Practicing Reiki involves specific bodily dispositions: ways of standing or sitting, patterns of touch or non-touch, rhythms of breathing, forms of attentiveness, and cultivated modes of presence. These elements are often taken for granted by experienced practitioners, yet they constitute the very infrastructure of the practice. Anthropology draws attention to these tacit dimensions, highlighting how learning Reiki is not only a matter of acquiring knowledge, but of undergoing a gradual bodily education.

This emphasis on embodiment also helps distinguish Reiki as a practice from a purely technical procedure. Techniques can, in principle, be applied independently of the person who performs them. Practices, by contrast, depend on the practitioner’s bodily engagement, sensitivity, and capacity to attend. In Reiki, the quality of presence, the modulation of touch, and the ability to remain attuned to subtle changes are inseparable from the practitioner’s own embodied history. Consequently, the body becomes both the medium and the memory of the practice.

Furthermore, the body is never culturally neutral. Bodies are shaped by social norms, professional roles, gendered expectations, and culturally specific understandings of health and care. When Reiki is practised, these layers do not vanish; they are reworked within the practice itself. An anthropological perspective makes it possible to recognise how different cultural contexts inform what counts as appropriate touch, acceptable proximity, or legitimate expressions of care.

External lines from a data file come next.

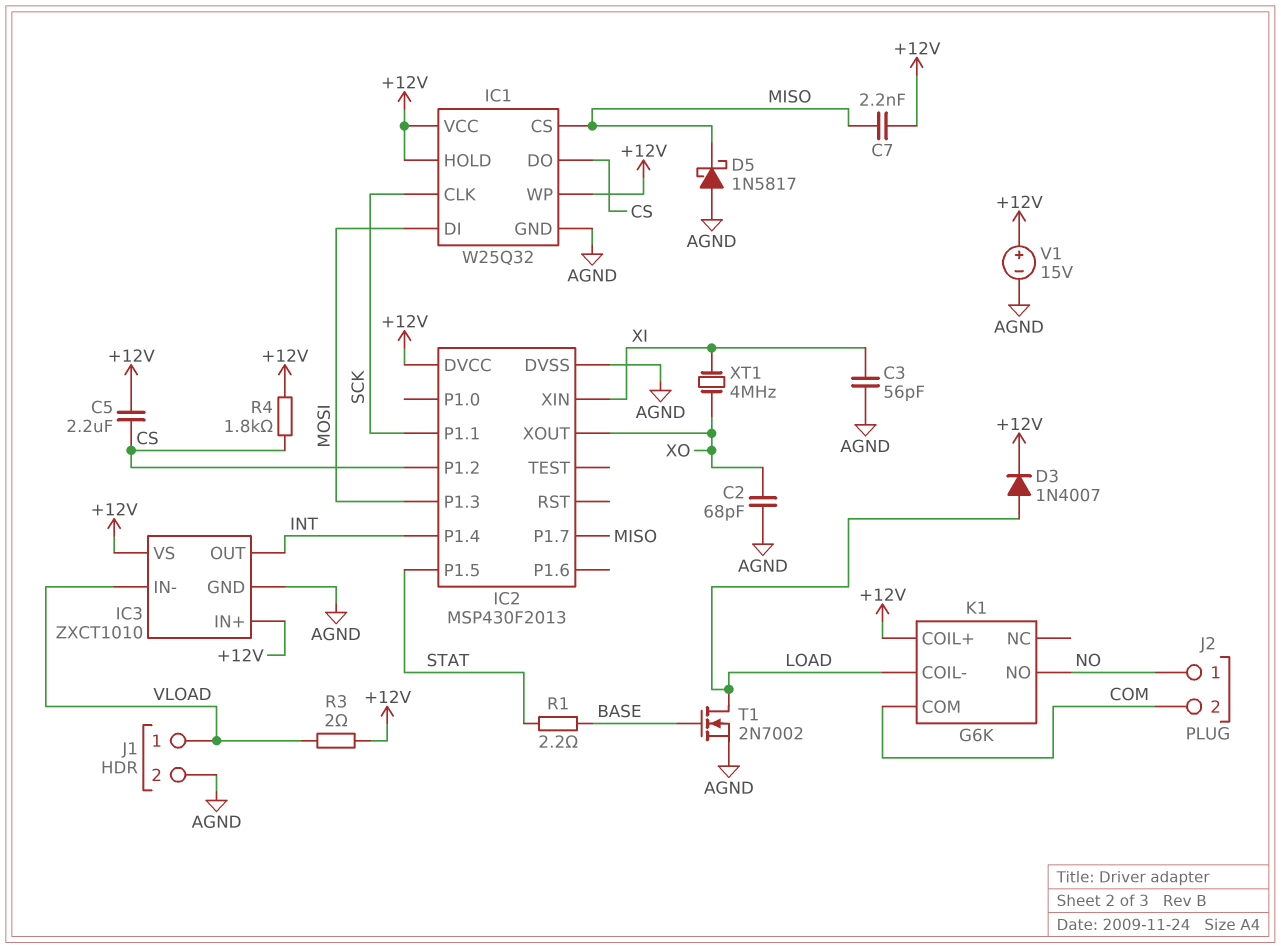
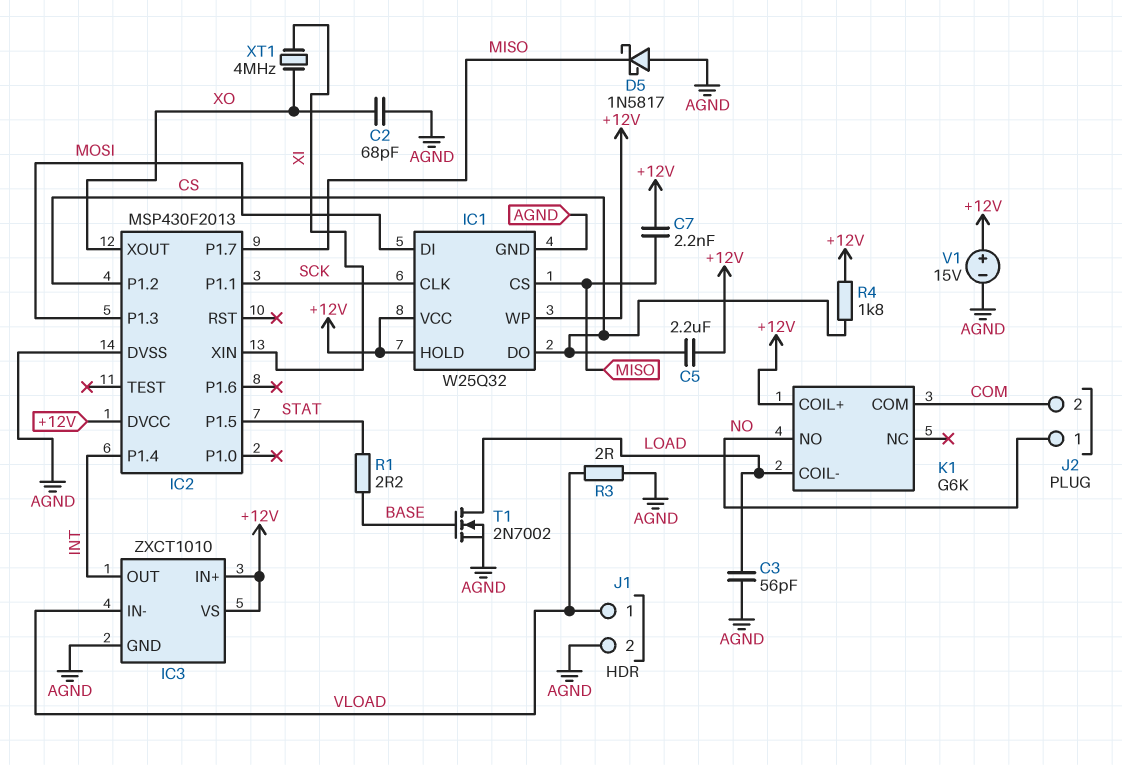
C3: 56pF (AGND, XI) -> 56pF (AGND, LOAD)
D3: diode 1N4007 (A LOAD, K +12V) -> none
R3: 2 (+12V, VLOAD) -> 2 (AGND, VLOAD)

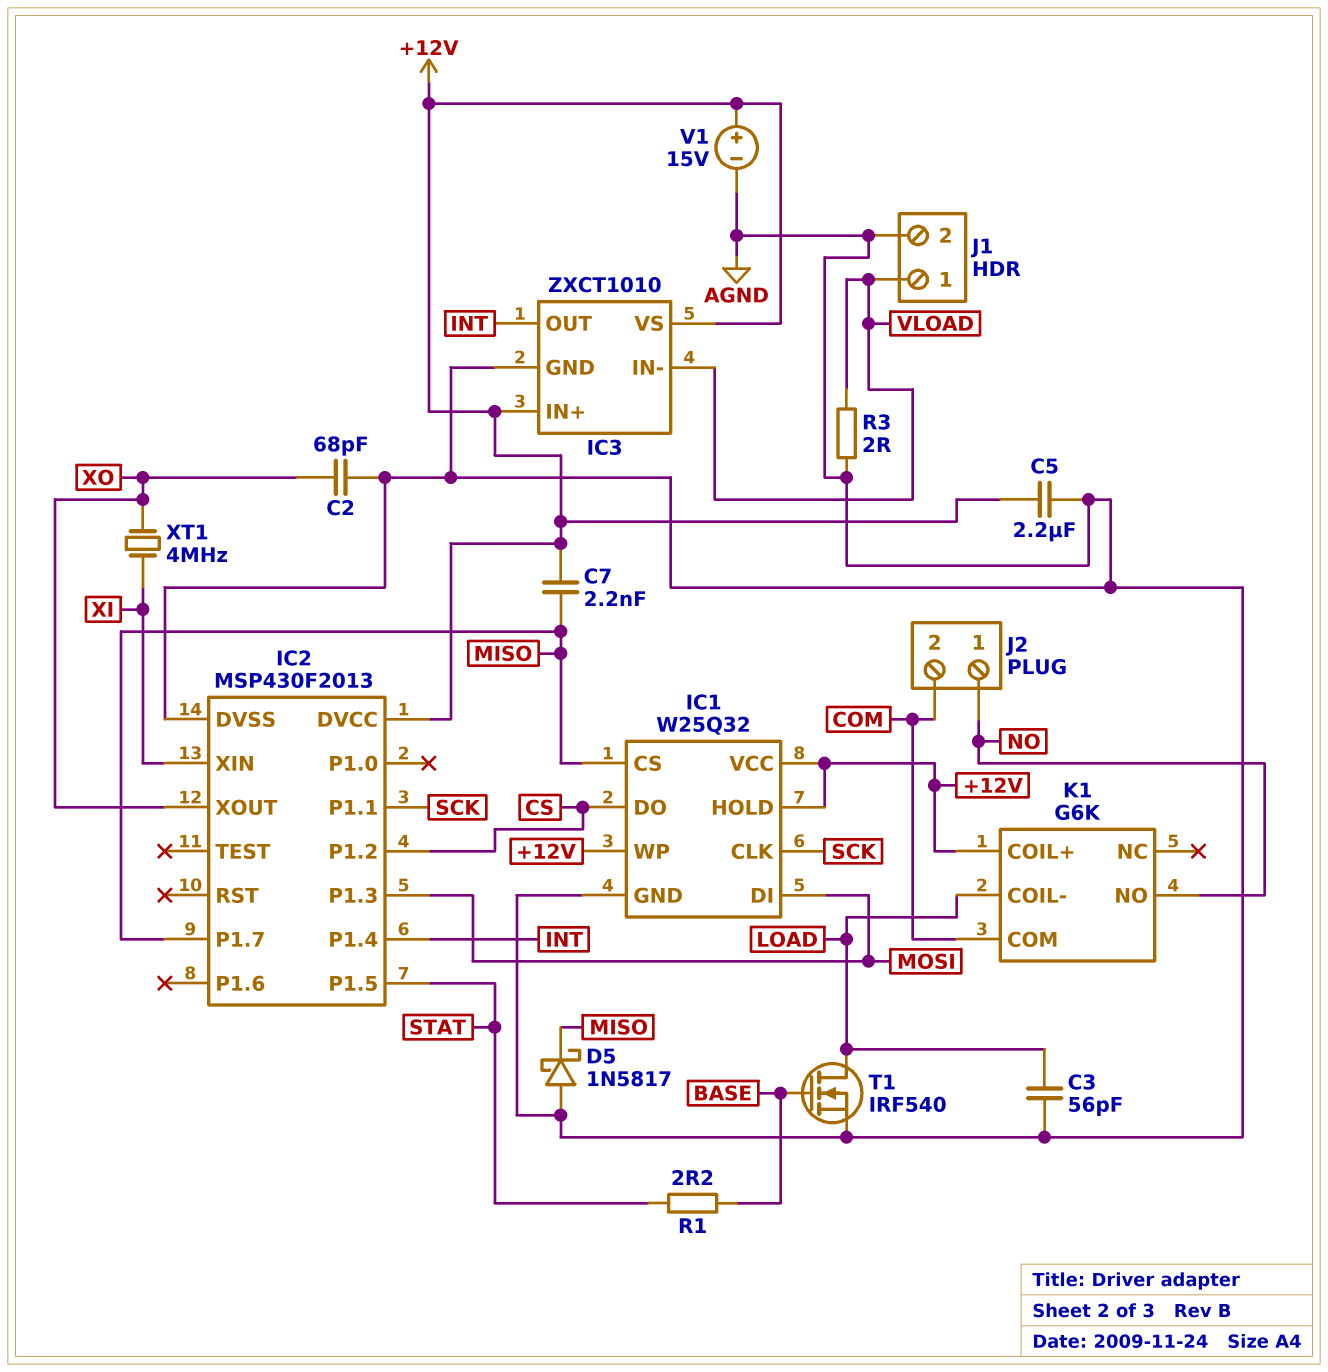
C5: 2.2uF (+12V, CS) -> 2.2uF (+12V, AGND)
R4: 1.8k (+12V, CS) -> none
T1: NMOS 2N7002 (G BASE, D LOAD, S AGND) -> NMOS IRF540 (G BASE, D LOAD, S AGND)

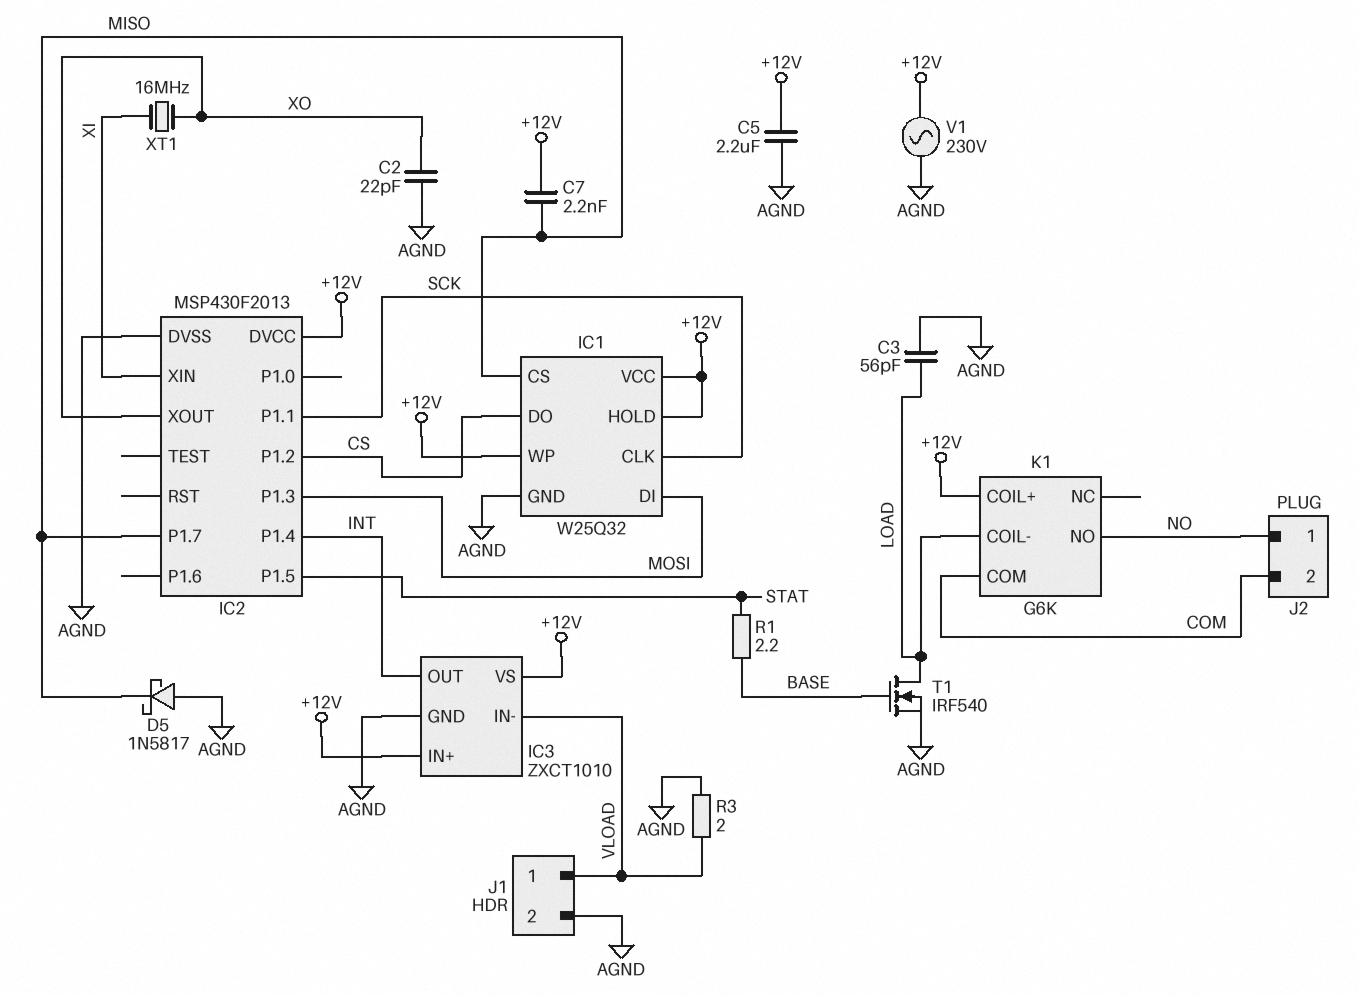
C2: 68pF (AGND, XO) -> 22pF (AGND, XO)
V1: 15V (plus +12V, minus AGND) -> AC 230V (+12V, AGND)
XT1: 4MHz (XI, XO) -> 16MHz (XI, XO)

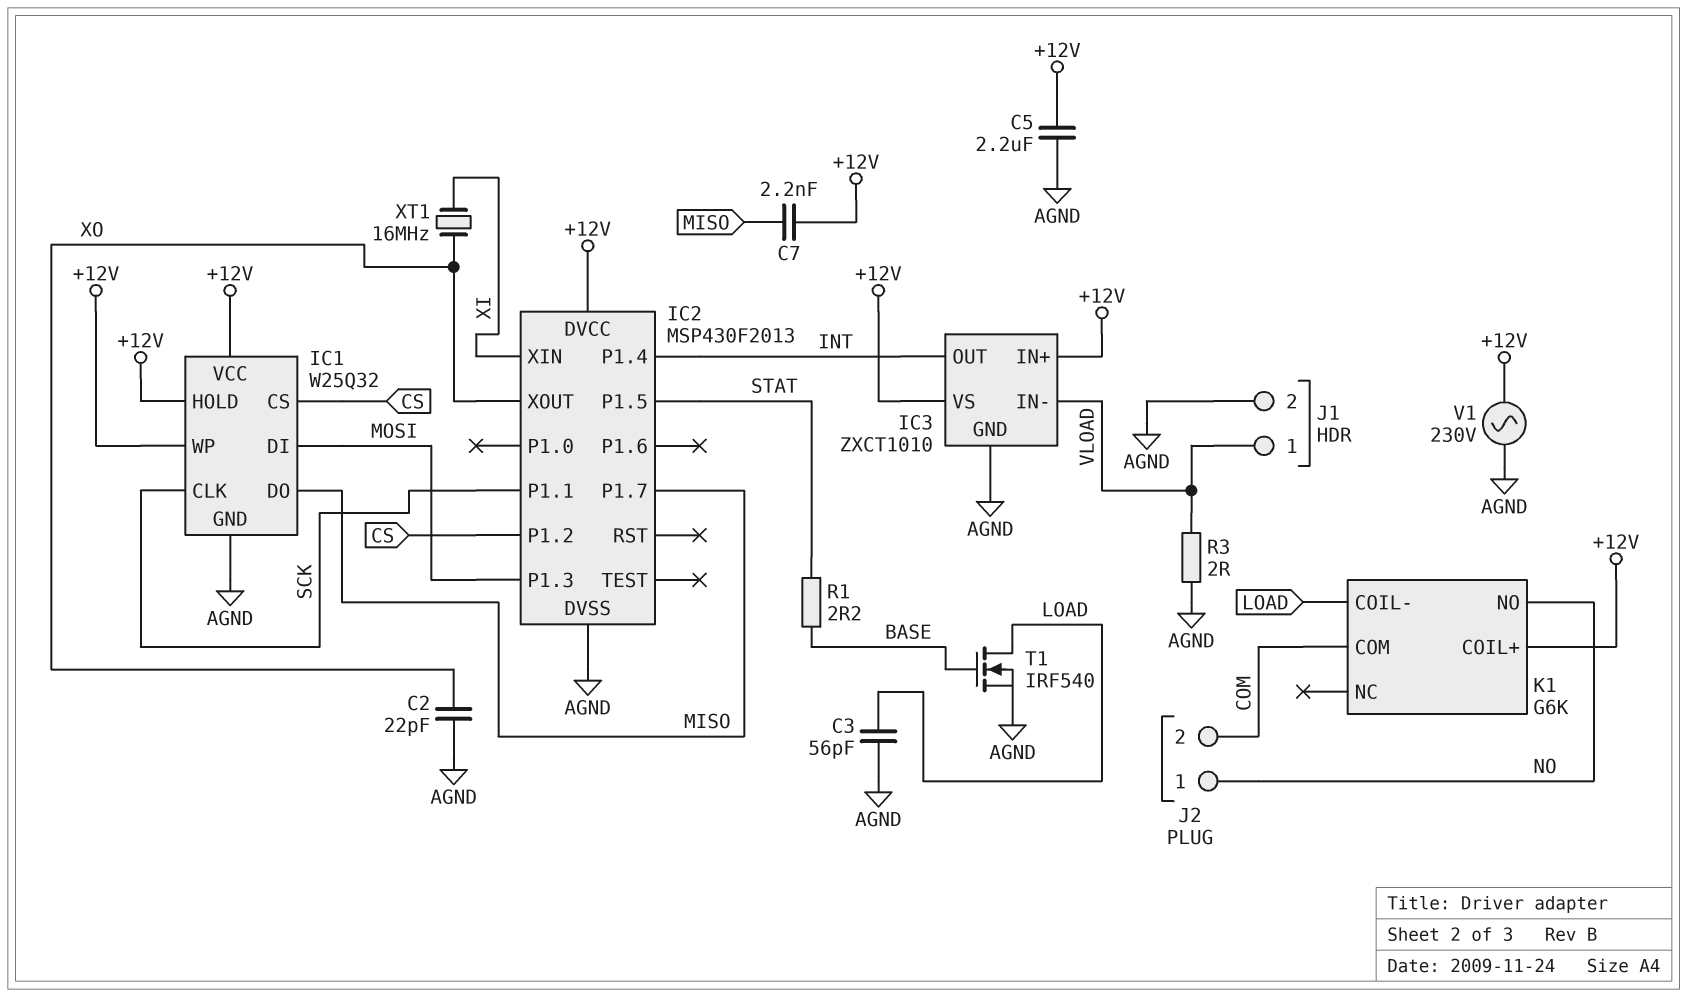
D5: schottky 1N5817 (A AGND, K MISO) -> none
IC1 pin CS: MISO -> CS
IC1 pin DO: CS -> MISO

For ERG, foregrounding the body as the place of experience has practical implications. It shifts attention away from abstract debates toward the concrete conditions of practice and training. It invites reflection on how practitioners are formed over time, how bodily knowledge is transmitted, and how sensitivity and responsibility are cultivated. By acknowledging the embodied nature of Reiki, ERG can support a discourse that remains close to lived experience while remaining attentive to the cultural and social dimensions that shape it.